*TEXTO MOSTRADO*
Hace años que descubrí la costa de Cabo Blanco, y desde aquel día no he podido evitar visitar el faro y sus aledaños. Es una bahía única, presidida por una imponente isla de Cabrera que observa a quién como yo acude a perderse en los acantilados y sus cuevas.
La bahía está agujereada, en el sentido más literal de la palabra, cientos de cuevas y túneles recorren el litoral, y entre refugios militares y guaridas de contrabandistas me siento cómodo.
En mis últimas peregrinaciones he empezado a descender por las paredes de la costa. He encontrado por lo menos tres formas de bajar hasta la primera de las cuevas, y con la peregrinación del viernes, ya sé llegar al búnker (ahora tendré que buscar cómo entrar).

*INSTRUCCIONES*
1 - Responde según el texto sobre Cabo Blanco:
(a) ¿Qué isla preside la bahía?
(b) ¿Cuántas formas de bajar hasta la primera de las cuevas se han encontrado?
(c) ¿A qué lugar se sabe ya llegar tras la peregrinación del viernes?
2 - ¿Cómo se traduce al inglés esta oración del texto sobre Cabo Blanco: "En mis últimas peregrinaciones he empezado a descender por las paredes de la costa."?
3 - Prolonga el texto sobre Cabo Blanco a partir de su última oración.
Los registros no hacen falta para resolver nada.

*REGISTROS PROPORCIONADOS*
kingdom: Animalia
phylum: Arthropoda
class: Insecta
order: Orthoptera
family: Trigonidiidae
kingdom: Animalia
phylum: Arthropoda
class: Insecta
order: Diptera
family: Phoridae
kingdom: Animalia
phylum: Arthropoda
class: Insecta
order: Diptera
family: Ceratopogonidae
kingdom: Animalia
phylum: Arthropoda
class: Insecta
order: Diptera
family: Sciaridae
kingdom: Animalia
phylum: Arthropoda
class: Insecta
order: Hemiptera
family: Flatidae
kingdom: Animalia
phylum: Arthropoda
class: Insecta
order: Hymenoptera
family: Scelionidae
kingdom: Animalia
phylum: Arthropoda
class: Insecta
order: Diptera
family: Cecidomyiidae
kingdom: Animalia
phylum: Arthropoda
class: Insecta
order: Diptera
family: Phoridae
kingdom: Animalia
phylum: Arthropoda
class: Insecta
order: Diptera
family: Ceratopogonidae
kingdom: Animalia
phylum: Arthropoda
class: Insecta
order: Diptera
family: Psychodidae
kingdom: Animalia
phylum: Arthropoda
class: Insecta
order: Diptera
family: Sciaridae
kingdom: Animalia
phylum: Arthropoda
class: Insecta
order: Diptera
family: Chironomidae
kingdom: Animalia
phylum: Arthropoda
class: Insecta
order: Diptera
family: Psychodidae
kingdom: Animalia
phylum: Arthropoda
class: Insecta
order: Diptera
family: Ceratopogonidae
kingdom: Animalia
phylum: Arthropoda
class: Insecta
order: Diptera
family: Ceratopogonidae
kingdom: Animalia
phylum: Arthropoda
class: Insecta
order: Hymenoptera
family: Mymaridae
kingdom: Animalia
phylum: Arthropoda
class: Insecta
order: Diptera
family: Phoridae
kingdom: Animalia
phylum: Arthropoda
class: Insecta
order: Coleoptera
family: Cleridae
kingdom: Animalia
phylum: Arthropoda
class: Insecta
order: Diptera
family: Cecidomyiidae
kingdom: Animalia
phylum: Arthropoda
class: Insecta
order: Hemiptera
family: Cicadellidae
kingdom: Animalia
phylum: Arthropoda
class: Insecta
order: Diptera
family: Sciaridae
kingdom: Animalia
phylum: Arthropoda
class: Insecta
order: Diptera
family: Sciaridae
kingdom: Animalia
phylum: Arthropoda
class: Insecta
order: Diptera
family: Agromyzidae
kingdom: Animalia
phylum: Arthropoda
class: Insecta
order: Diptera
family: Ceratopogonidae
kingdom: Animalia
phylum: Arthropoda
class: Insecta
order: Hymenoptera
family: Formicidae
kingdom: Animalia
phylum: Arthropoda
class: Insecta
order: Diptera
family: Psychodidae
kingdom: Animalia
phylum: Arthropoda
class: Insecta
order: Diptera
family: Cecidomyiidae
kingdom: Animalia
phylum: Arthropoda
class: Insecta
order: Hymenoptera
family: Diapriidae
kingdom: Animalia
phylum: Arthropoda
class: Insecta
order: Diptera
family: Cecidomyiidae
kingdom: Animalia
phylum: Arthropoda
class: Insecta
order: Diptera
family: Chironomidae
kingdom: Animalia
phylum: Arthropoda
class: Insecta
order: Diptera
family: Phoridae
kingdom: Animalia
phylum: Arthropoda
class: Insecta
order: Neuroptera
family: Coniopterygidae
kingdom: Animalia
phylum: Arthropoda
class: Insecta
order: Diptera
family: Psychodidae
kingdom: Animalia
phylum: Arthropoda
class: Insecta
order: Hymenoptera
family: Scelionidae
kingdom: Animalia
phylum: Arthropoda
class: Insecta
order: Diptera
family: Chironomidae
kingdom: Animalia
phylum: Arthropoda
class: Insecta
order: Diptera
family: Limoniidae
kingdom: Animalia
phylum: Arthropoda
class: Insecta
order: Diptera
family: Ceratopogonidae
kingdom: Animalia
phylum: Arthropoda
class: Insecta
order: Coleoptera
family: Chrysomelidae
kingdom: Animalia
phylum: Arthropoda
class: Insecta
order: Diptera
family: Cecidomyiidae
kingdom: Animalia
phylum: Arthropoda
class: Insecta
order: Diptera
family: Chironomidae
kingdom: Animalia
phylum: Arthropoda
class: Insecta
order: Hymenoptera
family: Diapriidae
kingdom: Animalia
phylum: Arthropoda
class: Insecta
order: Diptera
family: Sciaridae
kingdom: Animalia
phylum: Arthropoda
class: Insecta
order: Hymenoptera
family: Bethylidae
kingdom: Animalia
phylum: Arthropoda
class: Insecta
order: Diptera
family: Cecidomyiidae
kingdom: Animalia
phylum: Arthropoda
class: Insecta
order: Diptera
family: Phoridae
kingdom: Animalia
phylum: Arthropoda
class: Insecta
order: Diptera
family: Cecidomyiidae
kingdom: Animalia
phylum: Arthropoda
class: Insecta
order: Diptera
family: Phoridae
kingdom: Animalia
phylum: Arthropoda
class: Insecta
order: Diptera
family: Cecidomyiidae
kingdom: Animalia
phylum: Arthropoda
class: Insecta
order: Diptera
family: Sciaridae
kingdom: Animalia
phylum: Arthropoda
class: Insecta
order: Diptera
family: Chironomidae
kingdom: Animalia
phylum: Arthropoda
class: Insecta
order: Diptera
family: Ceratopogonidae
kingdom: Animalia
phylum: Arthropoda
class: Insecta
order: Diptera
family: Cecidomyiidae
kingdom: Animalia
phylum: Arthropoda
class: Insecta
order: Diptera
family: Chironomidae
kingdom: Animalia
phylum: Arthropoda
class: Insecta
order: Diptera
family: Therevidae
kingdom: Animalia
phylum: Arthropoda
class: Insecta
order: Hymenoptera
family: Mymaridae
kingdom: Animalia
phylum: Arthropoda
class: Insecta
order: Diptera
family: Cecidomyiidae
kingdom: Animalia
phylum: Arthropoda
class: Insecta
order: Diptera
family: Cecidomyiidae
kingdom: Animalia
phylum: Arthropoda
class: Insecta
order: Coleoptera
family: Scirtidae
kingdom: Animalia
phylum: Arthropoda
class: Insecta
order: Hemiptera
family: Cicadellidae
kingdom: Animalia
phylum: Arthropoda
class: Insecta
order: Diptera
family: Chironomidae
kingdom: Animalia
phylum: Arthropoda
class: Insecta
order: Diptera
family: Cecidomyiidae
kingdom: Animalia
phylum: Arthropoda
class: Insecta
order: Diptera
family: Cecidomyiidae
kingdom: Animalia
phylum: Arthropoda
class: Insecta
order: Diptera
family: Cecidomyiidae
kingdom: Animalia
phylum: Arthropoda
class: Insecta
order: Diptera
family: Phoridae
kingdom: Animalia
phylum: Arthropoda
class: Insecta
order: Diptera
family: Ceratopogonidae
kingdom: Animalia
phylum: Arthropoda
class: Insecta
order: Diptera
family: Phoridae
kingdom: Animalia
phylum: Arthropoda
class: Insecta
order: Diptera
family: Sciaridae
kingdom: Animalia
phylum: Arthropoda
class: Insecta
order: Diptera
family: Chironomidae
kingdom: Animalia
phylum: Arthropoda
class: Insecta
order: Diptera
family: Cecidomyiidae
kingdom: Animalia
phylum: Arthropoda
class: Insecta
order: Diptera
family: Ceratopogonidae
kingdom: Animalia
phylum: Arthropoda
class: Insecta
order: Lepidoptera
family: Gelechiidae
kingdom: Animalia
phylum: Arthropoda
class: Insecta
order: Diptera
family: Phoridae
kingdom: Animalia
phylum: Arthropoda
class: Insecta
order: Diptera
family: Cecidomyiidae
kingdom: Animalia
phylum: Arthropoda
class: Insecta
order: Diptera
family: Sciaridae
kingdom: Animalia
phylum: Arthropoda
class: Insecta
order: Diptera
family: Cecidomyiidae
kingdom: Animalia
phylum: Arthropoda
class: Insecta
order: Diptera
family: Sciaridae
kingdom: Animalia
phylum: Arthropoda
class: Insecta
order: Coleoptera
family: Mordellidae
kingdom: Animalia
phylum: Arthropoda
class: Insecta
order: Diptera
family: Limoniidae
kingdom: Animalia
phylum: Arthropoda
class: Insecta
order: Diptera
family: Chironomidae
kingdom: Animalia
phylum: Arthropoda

*RESPUESTAS*
1 -
(a) La isla de Cabrera.
(b) Por lo menos tres.
(c) Al búnker.

2 - On my latest pilgrimages I have begun climbing down the walls of the coast.

3 -
Mi sábado ha empezado de la mejor forma posible. Imitando a Benedict (aquel broker de principios del siglo veinte) me he refugiado de la lluvia en Capuccino, para así con mi amiga Paula, disfrutar de unos huevos y un café decente.
Hemos callejeado por las cada día más bonitas calles mallorquinas. Entre galerías y tiendas de zapas uno puede ser feliz, incluso aún sabiendo que su sitio de café favorito ya no volverá.
Hemos comido y tonteado con la iglesia de San Nicolás y la Plaza de la Lonja. Y es que Palma tiene música en sus calles, y sino preguntadle a cualquier mallorquín sobre aquel desgarrado “imagine” que se escucha en la Plaza del Mercat.
El deber me llamaba, tenía que hacer la maleta, y después de varios cafés me despedía de Paula. A mi me tocaba recoger la casa, poner alguna lavadora y huir a Cabo Blanco para cómo diría mi madre, “tener cuidado al bajar”.
No paro de pensar en la última gran cueva que encontré, unos diez metros por debajo del acantilado, otros veinte por encima del mar, y una atenta Cabrera a las once en punto.
Aún no me he odio y ya quiero volver, con linternas y cuerdas, a ver qué es lo que encuentro.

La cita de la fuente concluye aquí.